LAW OF FASHION sends a hearty "thank you" to Jan Wolfe, reporter at The Litigation Daily (an American Lawyer publication), for giving me some "told you so" props in his article, "Will Tiffany Regret Suing Costco?", which examines Judge Laura Swain's recent decision in the Tiffany v. Costco case.
In a well-publicized trademark fight between the two companies, Tiffany is now at risk of losing its trademark on the term 'Tiffany setting.' U.S. District Judge Laura Taylor Swain in Manhattan has held that a jury could reasonably find that the term is generic and the trademark [thus] invalid.
Later in the piece, Wolfe writes:
At least one trademark litigator questioned Tiffany's litigation strategy back in March. 'This case might have repercussions that the jewelry company should have anticipated—but apparently did not,' New York University School of Law acting assistant professor Charles Colman told the jewelry trade publication JCK. 'When cases are brought for reasons having more to do with business than law, they have a way of backfiring.'
Of course, litigation is very often brought for "business" reasons; a company's bottom line might well be impacted by (at least some) actual trademark infringement, after all. But when questionable IP infringement suits are brought perhaps because certain high-end jewelry companies are anxious about the growing market share of discount retailers like Costco and perhaps because said jewelry companies see the potential to manipulate trademark law to stem the tide, well, that's a very different -- and, from the judiciary's perspective, one imagines, rather unappealing -- narrative. (Thanks to the-industry-veteran-you-know-who-you-are for the input.)

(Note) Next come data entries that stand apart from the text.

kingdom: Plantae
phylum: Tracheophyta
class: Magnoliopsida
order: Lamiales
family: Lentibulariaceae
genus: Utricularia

[Like everything on LAW OF FASHION, this post is for entertainment and informational purposes only, and does not constitute legal advice or create an attorney-client relationship among any individuals or entities. Any views expressed in this post or at the linked web pages are those of the relevant writer(s) on a particular date, and should not necessarily be attributed to Charles Colman; Charles Colman Law, PLLC; New York University; The Center for the Study of Fashion, Law, or Society; or any departments, subdivisions, agents, representatives, or clients thereof. Neither the writer of this post nor LAW OF FASHION (or any person or entity associated with either) can or will warrant the thoroughness or accuracy of the content here or at the cited sources.]